## Human pose images with coordinates
══════════

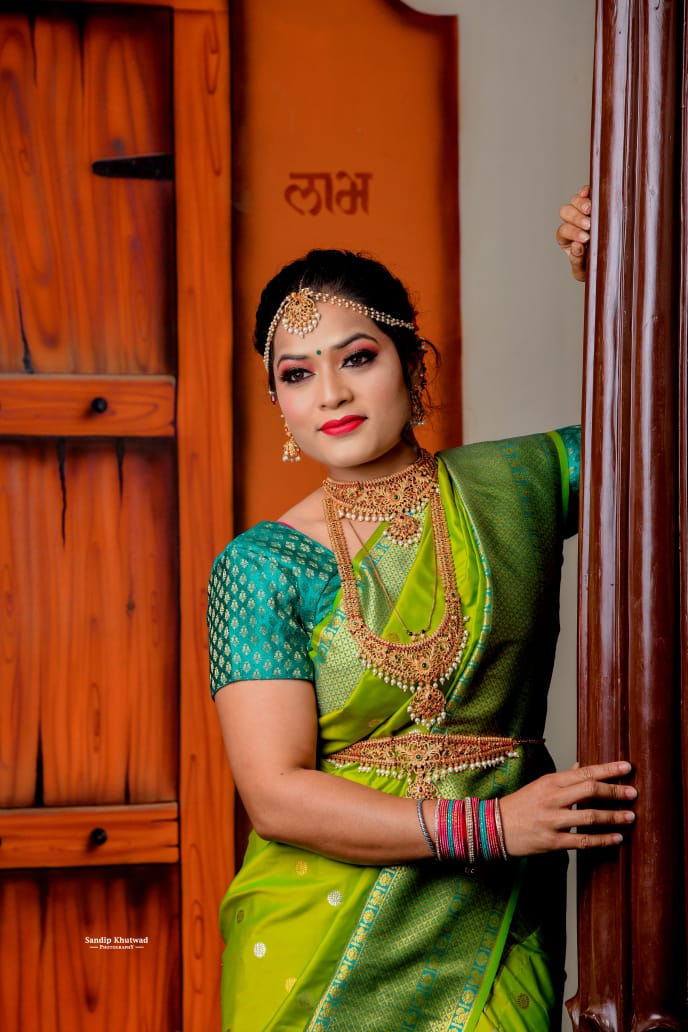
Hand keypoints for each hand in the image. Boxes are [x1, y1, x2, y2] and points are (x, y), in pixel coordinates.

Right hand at [499, 760, 635, 855]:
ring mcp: (552, 820)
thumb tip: (582, 766)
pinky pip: (582, 840)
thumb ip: (564, 777)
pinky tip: (616, 838)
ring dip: (613, 817)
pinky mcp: (552, 841)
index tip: (627, 767)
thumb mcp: (540, 785)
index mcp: (550, 781)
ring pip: (589, 816)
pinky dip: (602, 840)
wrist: (494, 827)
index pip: (584, 772)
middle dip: (614, 791)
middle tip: (633, 793)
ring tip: (630, 817)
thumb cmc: (520, 804)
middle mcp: (552, 798)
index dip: (608, 770)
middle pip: (590, 790)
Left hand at [556, 185, 590, 281]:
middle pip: (566, 213)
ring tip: (590, 210)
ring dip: (581, 203)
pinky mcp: (593, 202)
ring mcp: (581, 209)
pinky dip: (586, 190)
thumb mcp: (582, 270)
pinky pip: (586, 192)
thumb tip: (576, 246)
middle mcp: (571, 221)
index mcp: (565, 237)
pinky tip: (588, 191)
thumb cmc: (591, 266)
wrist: (607, 260)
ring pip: (574, 200)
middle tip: (588, 225)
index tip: (585, 239)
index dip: (573, 233)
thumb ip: (577, 261)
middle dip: (576, 218)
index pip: (564, 231)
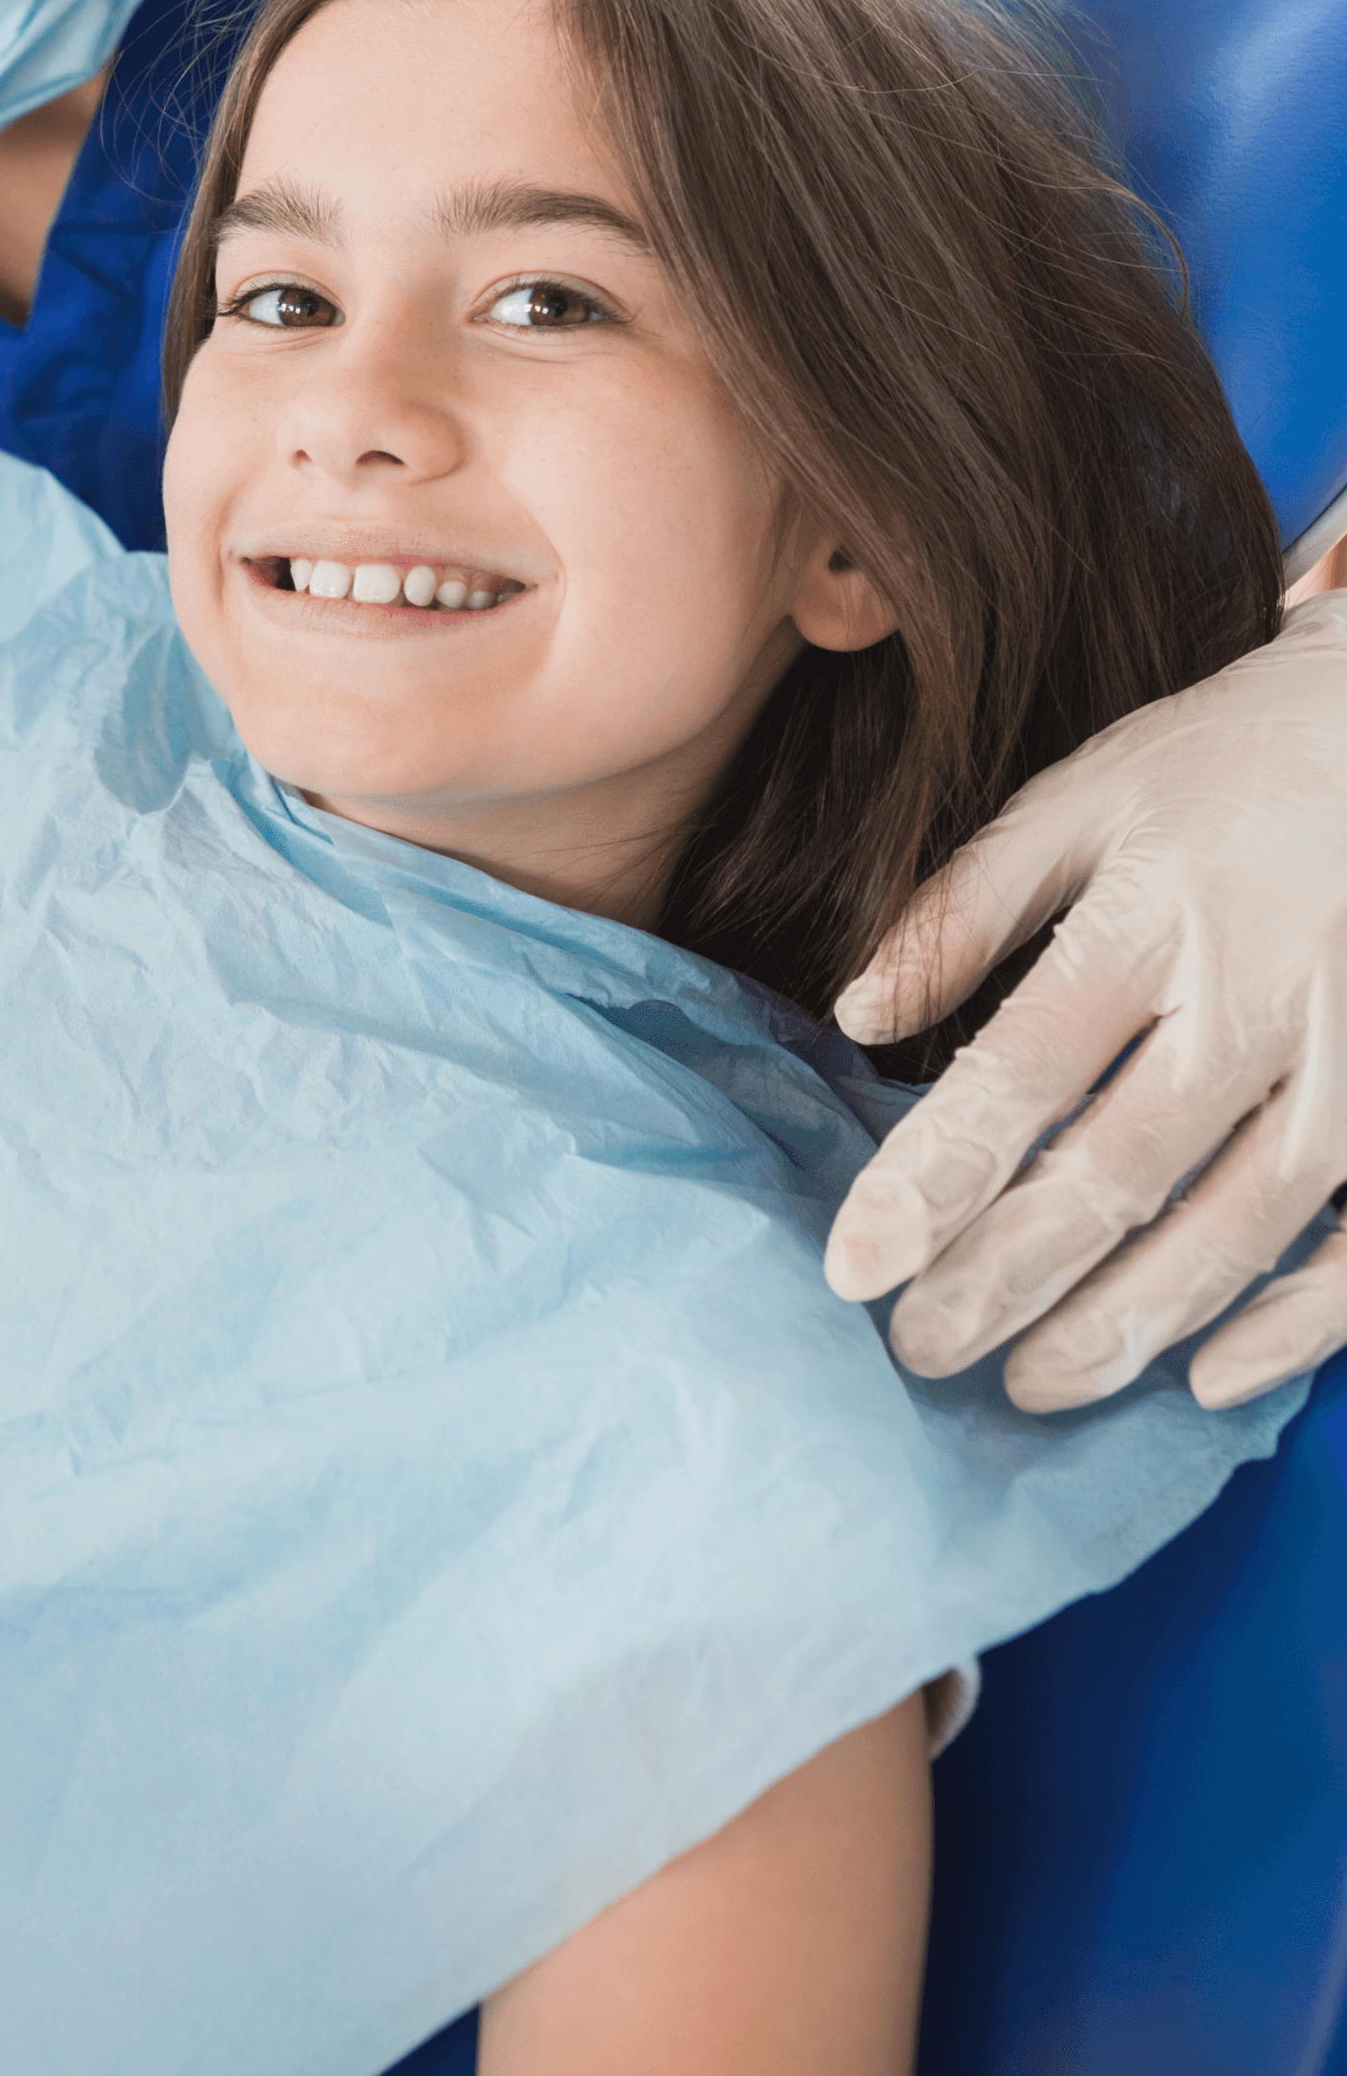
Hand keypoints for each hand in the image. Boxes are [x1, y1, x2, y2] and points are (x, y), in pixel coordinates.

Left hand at [824, 595, 1346, 1410]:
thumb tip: (855, 1015)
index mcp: (1153, 914)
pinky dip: (1289, 1326)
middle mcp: (1254, 997)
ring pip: (1232, 1231)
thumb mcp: (1087, 793)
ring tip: (1032, 1384)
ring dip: (1126, 1324)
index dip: (930, 1182)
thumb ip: (965, 907)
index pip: (1016, 1076)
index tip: (853, 1267)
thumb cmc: (1231, 759)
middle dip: (1007, 1280)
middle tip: (921, 1352)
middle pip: (1113, 1175)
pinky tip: (1206, 1378)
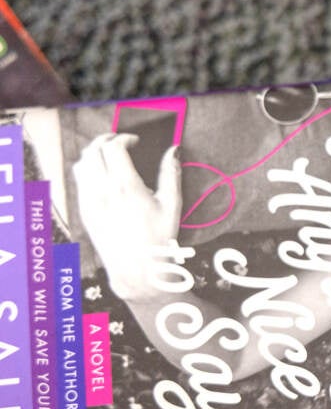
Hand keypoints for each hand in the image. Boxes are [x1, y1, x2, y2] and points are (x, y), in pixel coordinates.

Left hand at [73, 133, 181, 300]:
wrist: (137, 269)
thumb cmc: (157, 239)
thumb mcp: (171, 205)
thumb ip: (171, 173)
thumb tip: (173, 151)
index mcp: (126, 187)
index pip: (114, 148)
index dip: (124, 138)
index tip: (134, 141)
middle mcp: (103, 191)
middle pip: (93, 150)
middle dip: (106, 140)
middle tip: (119, 142)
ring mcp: (90, 201)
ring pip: (82, 163)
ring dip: (94, 153)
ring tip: (108, 155)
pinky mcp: (85, 211)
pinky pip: (79, 180)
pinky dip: (87, 169)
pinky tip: (101, 174)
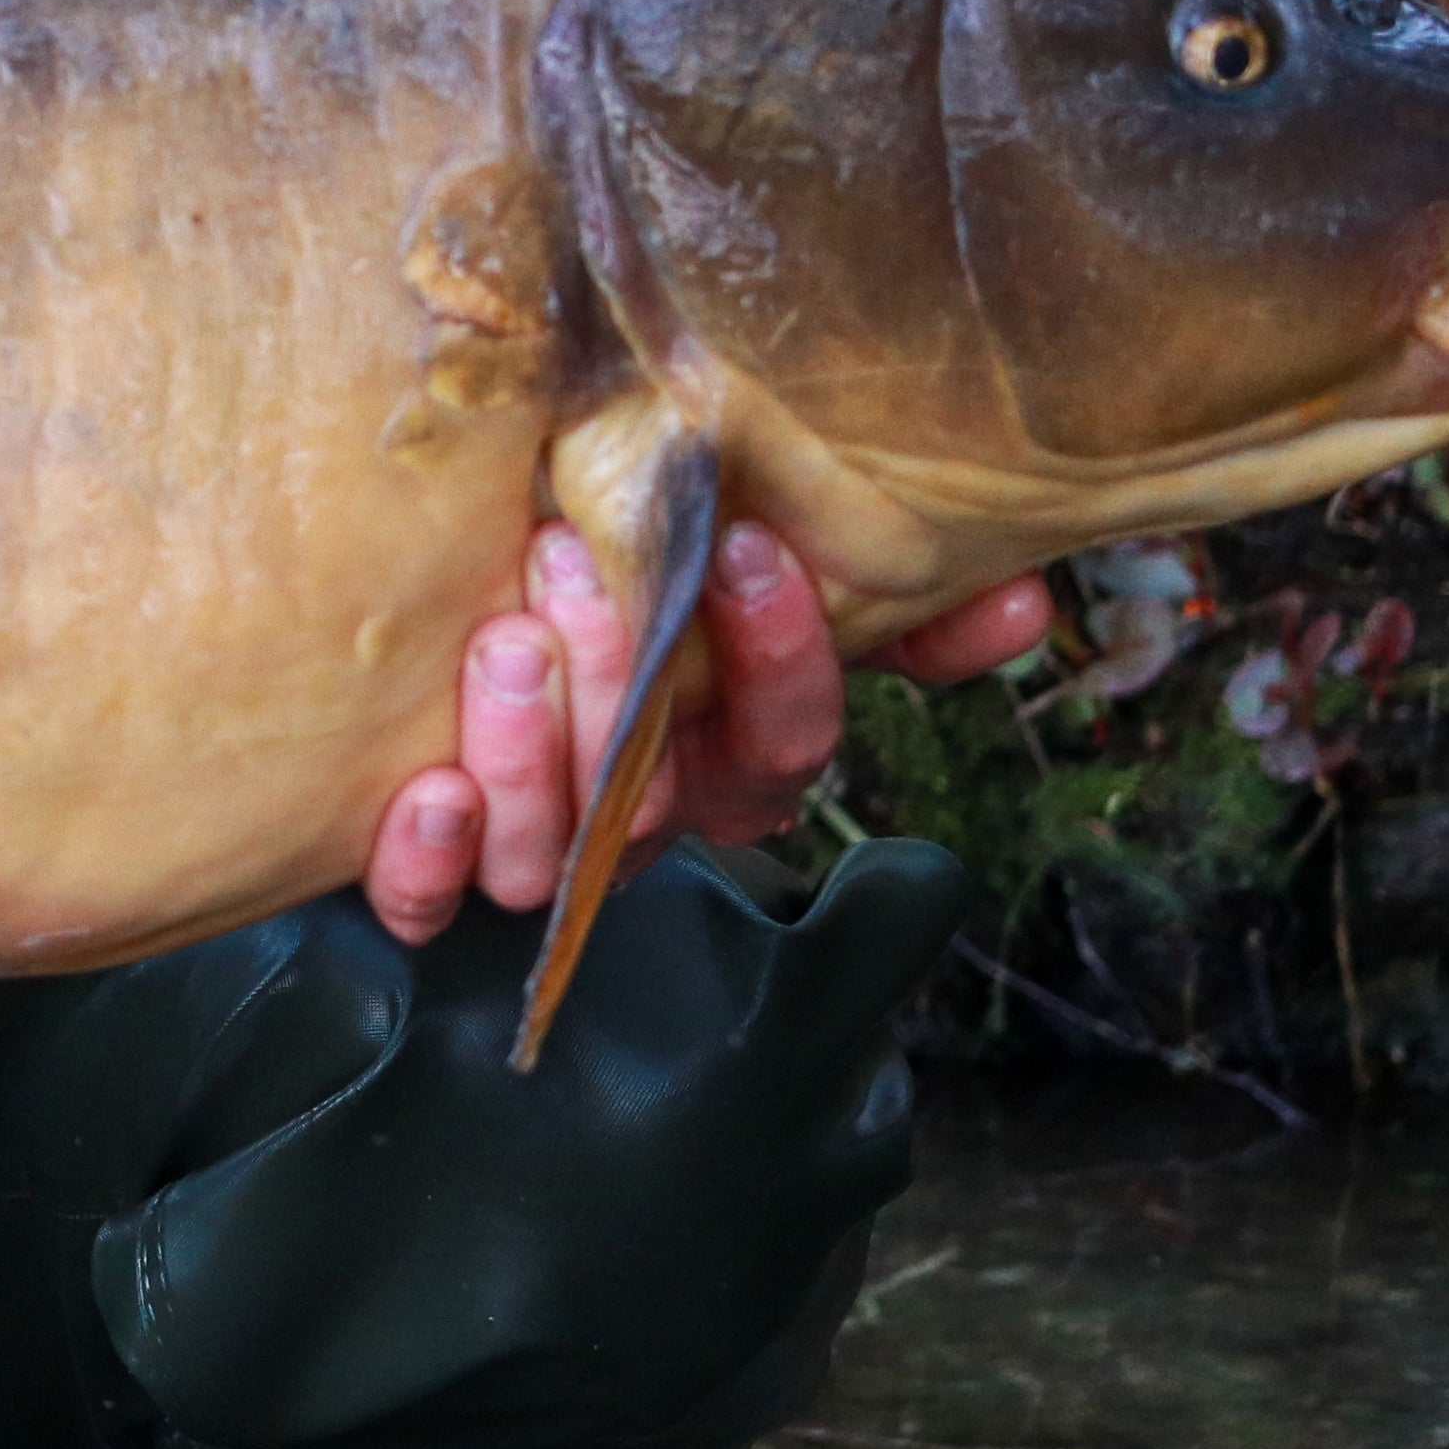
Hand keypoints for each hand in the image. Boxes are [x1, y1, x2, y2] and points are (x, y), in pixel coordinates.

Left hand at [360, 523, 1051, 946]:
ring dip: (531, 758)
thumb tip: (1021, 596)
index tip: (750, 549)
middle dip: (622, 683)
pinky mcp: (426, 867)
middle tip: (574, 565)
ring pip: (552, 854)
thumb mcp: (749, 553)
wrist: (449, 573)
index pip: (784, 739)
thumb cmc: (618, 564)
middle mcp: (641, 808)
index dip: (779, 659)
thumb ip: (888, 590)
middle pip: (658, 796)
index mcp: (727, 747)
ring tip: (504, 645)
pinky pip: (430, 899)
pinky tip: (429, 791)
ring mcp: (537, 846)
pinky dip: (428, 859)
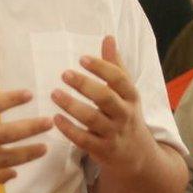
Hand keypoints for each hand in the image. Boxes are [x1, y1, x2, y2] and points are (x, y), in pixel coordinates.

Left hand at [51, 36, 158, 176]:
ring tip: (54, 94)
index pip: (119, 79)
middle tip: (64, 74)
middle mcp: (124, 114)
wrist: (137, 155)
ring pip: (92, 119)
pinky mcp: (102, 150)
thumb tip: (108, 37)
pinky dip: (69, 130)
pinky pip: (84, 140)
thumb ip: (115, 65)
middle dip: (84, 85)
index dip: (101, 67)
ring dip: (72, 106)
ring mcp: (114, 133)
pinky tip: (55, 119)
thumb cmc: (126, 114)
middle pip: (105, 98)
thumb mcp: (126, 91)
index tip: (82, 59)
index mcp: (131, 96)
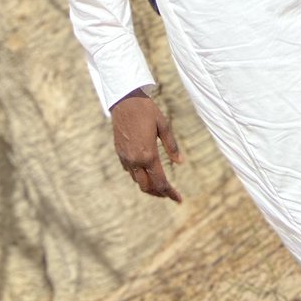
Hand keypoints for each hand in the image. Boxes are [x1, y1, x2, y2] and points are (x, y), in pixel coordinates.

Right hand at [110, 88, 183, 202]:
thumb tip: (180, 162)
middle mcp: (135, 160)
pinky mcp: (119, 152)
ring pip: (137, 180)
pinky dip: (139, 175)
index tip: (179, 200)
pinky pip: (129, 171)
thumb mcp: (163, 125)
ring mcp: (125, 157)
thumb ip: (171, 146)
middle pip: (147, 187)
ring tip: (159, 184)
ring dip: (148, 185)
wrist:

══════════

## Task statement
Pull every line containing "Left" out of the entries.

## Finished task
Left hand at [556, 185, 590, 281]:
Left hand at [824, 595, 1346, 1410]:
Left hand at [73, 133, 181, 300]:
Left hand at [360, 523, 1051, 946]:
Left hand at [51, 36, 158, 176]:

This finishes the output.